Nothing outside the range is to be copied. From the entries below, reproduce exactly the lines starting at the one with "focal_35mm: 152" and ending at the one with "vfov_deg: 2.9", without pictures.

(Images with lens parameters)
◆ ◆ ◆
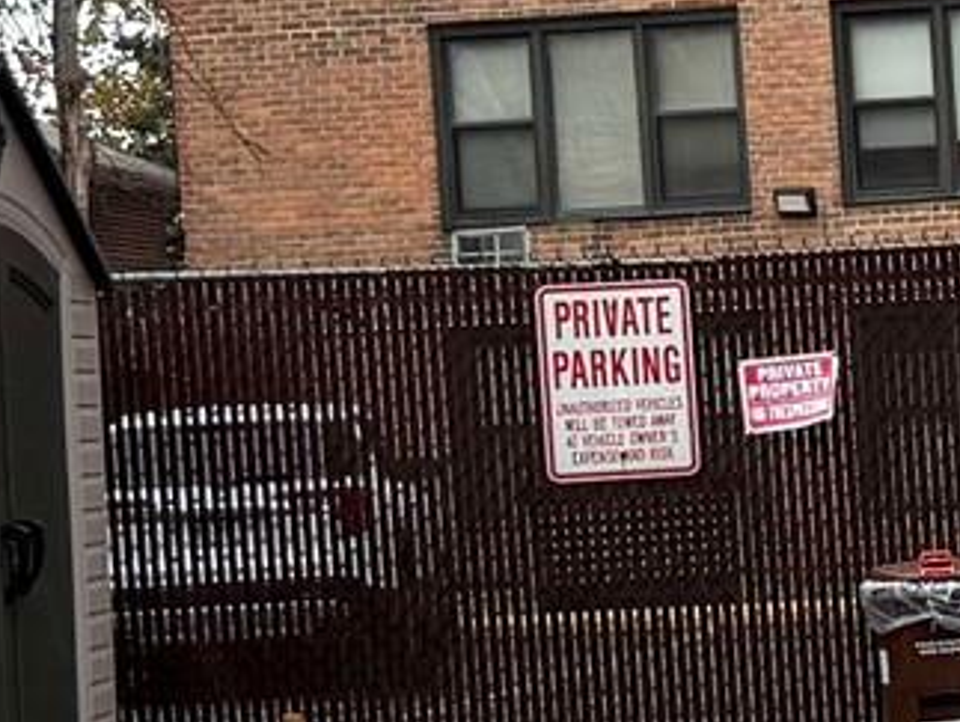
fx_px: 4220
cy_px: 520
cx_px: 1617
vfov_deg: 9.8
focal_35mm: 152
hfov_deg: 12.1
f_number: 1.78
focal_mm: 6.76
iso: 125
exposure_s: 1/147
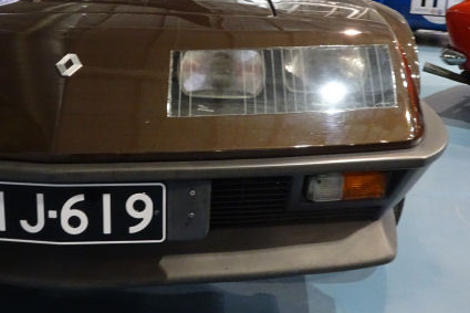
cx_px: 143
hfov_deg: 41.2
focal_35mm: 47
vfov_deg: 28.3
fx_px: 613
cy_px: 90
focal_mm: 4.1
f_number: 3.5
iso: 800
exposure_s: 1/15
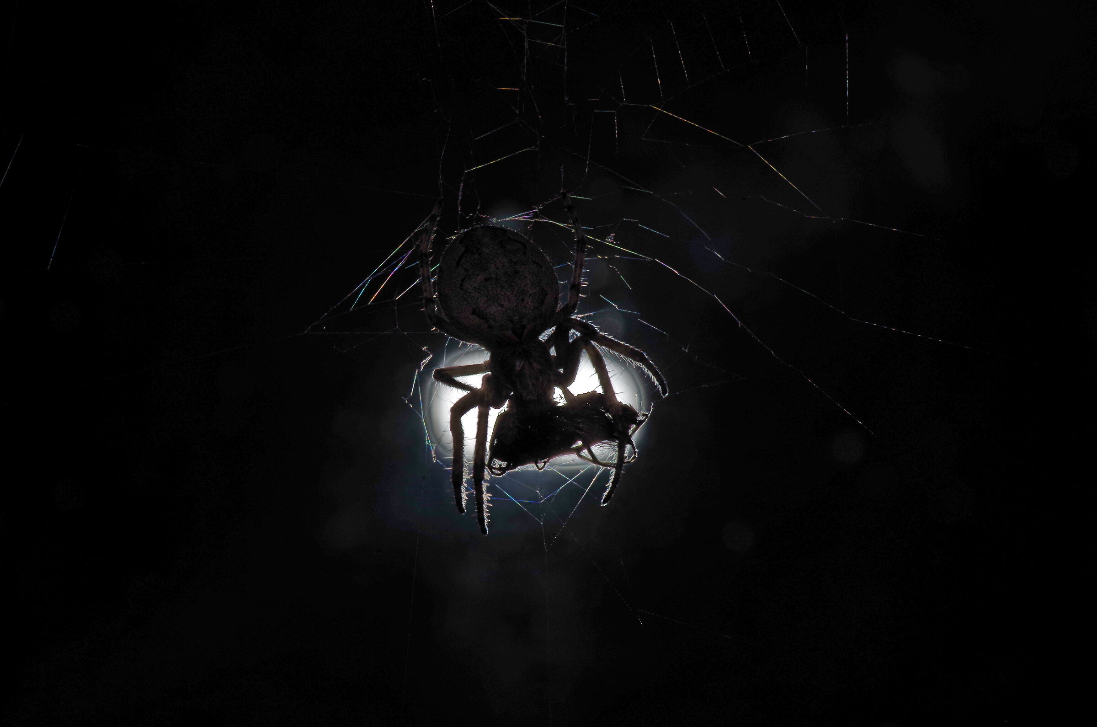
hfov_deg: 15.2
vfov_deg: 10.1
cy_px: 364
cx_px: 548
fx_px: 4106
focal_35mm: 135
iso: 100
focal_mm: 90
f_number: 16
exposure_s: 1/60
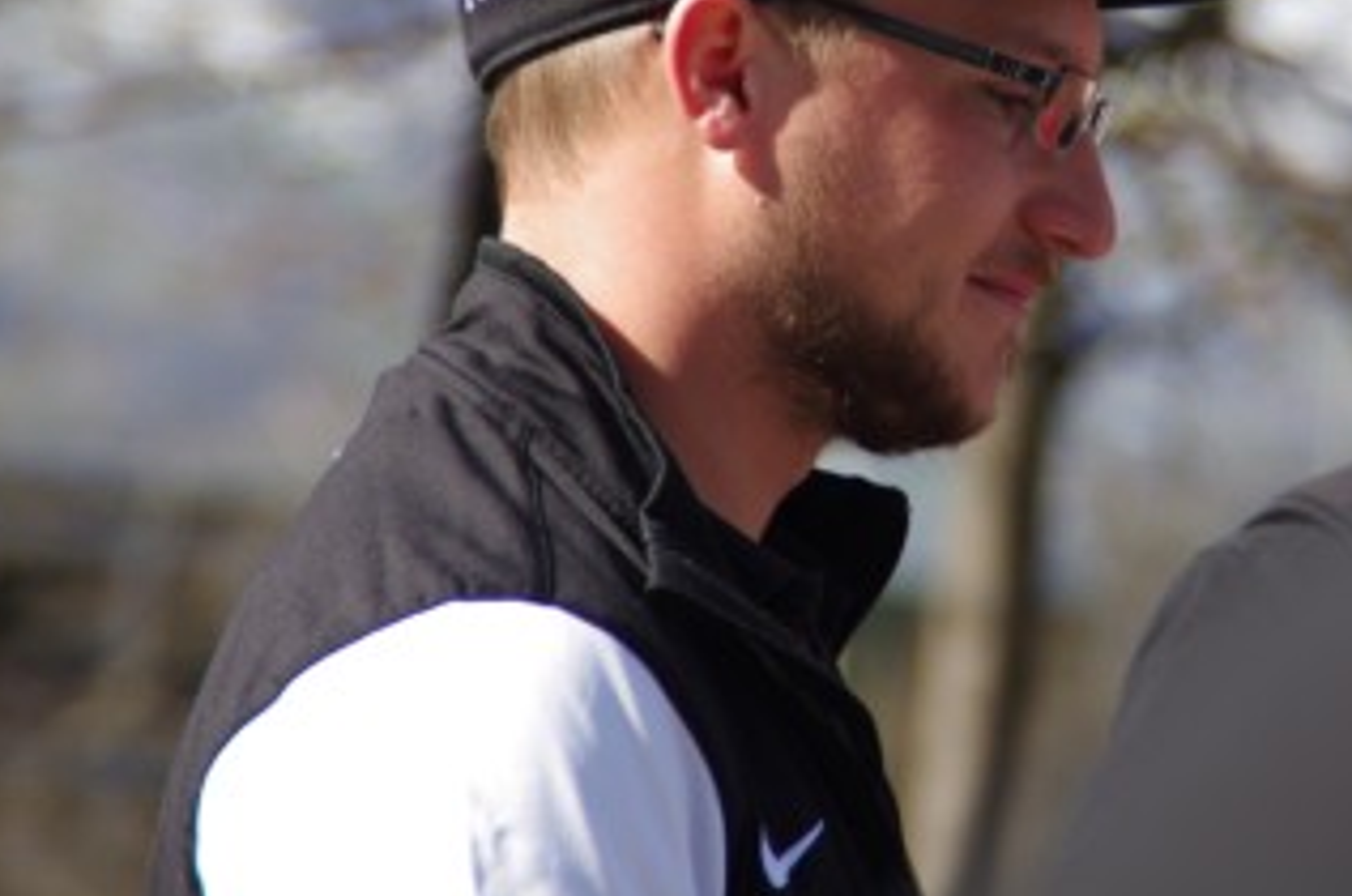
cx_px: 968
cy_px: 207
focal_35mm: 473
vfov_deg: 2.9
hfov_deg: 4.4
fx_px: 17728
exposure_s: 1/250
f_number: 6.3
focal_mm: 200
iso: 100
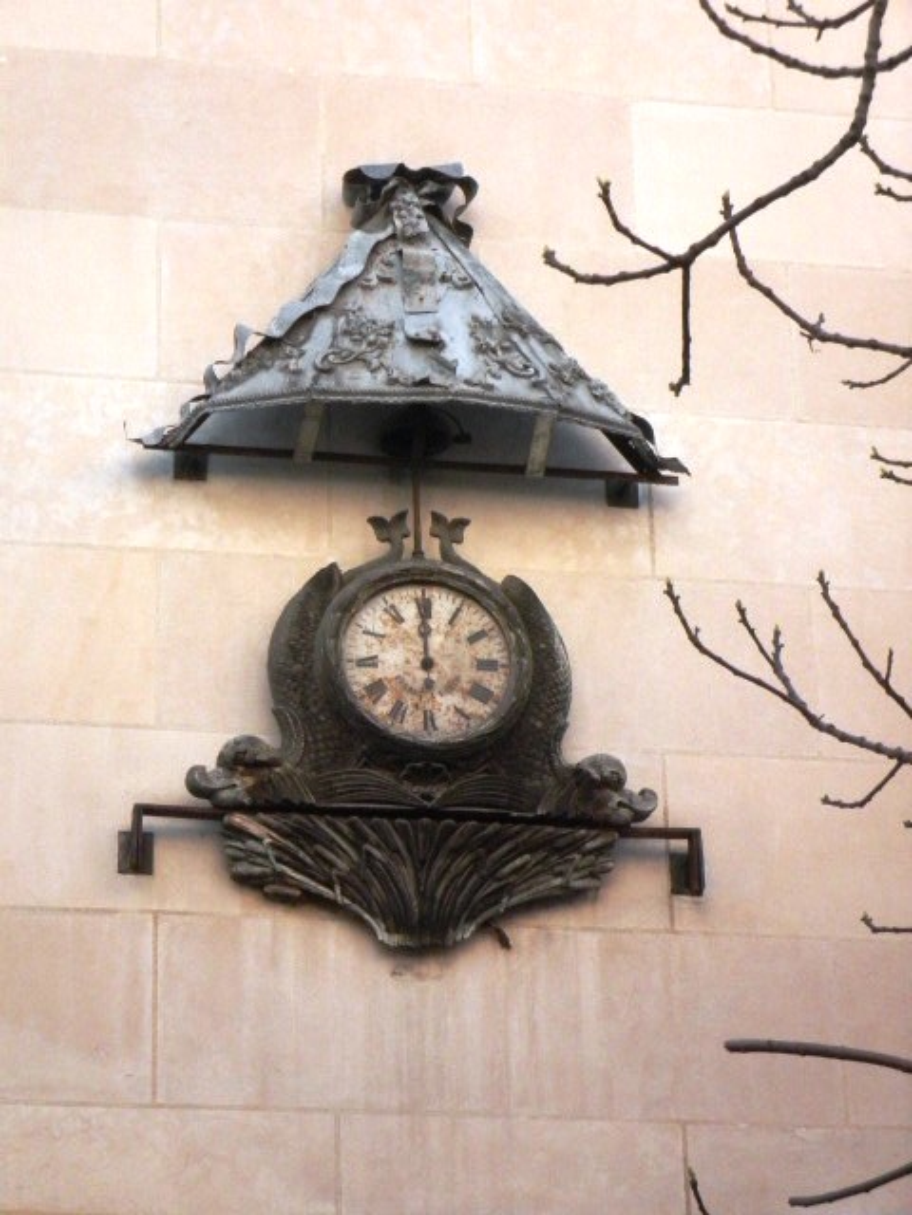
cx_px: 456
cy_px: 608
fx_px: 3688
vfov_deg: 18.7
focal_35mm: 105
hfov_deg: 14.1
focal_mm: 18.6
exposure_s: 1/400
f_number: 5.9
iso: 400
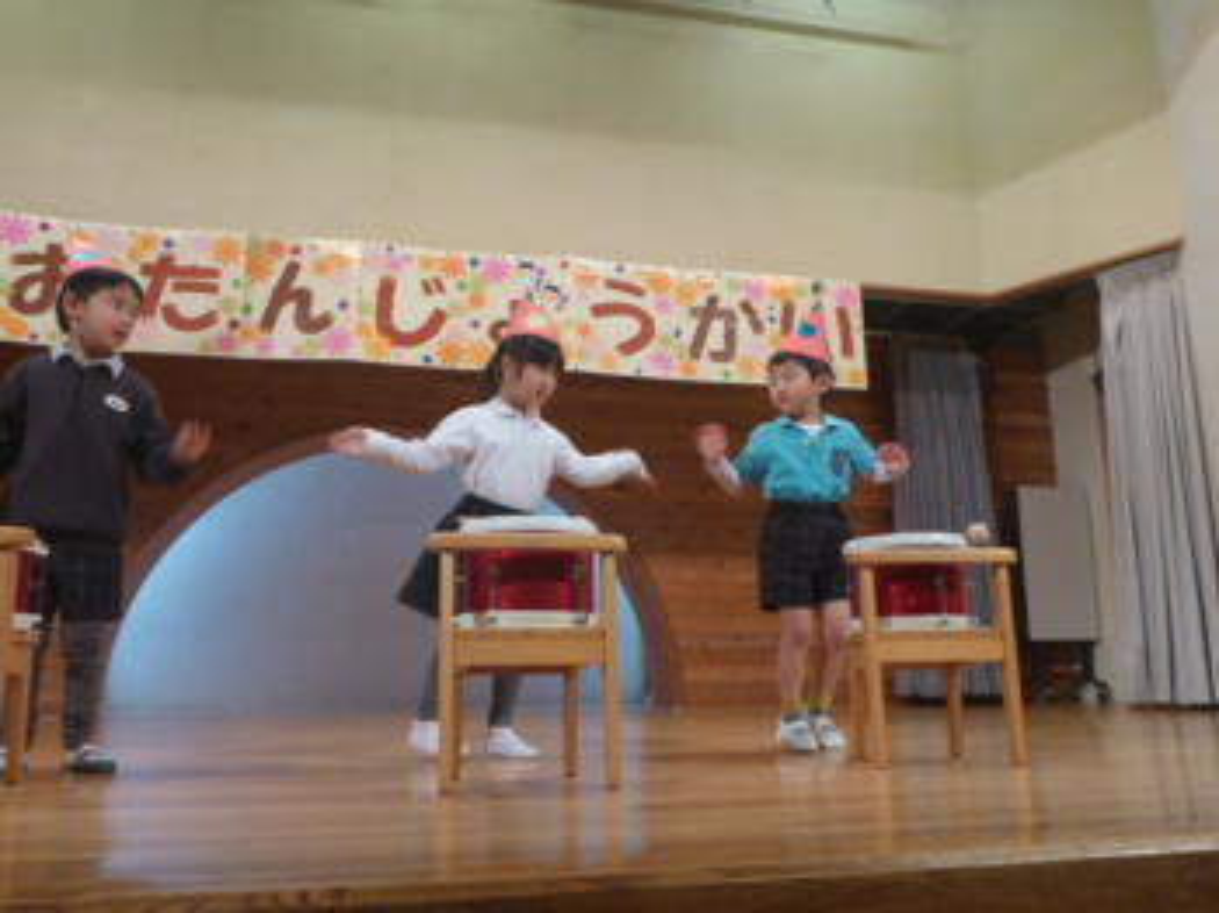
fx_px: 985
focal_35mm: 28
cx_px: 610
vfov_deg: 49.7
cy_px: 456
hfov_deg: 63.5
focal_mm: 4.9
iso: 400
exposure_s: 1/50
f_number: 3.3
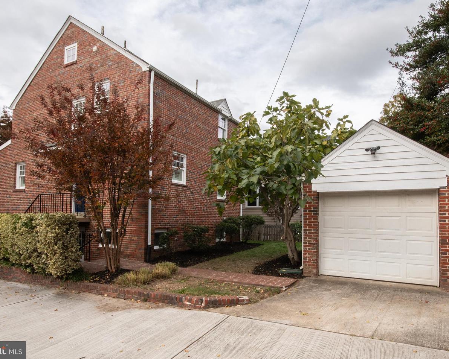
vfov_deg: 77.0
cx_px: 238
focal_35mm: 17
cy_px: 180
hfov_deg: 89.5
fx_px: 226
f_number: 16
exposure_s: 1/250
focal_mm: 10
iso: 400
◆ ◆ ◆
## [WRITTEN ANSWER]
focal_35mm: 152
hfov_deg: 12.1
f_number: 1.78
focal_mm: 6.76
iso: 125
exposure_s: 1/147
cx_px: 143
hfov_deg: 41.2
focal_35mm: 47
vfov_deg: 28.3
fx_px: 613
cy_px: 90
focal_mm: 4.1
f_number: 3.5
iso: 800
exposure_s: 1/15
hfov_deg: 15.2
vfov_deg: 10.1
cy_px: 364
cx_px: 548
fx_px: 4106
focal_35mm: 135
iso: 100
focal_mm: 90
f_number: 16
exposure_s: 1/60
cx_px: 968
cy_px: 207
focal_35mm: 473
vfov_deg: 2.9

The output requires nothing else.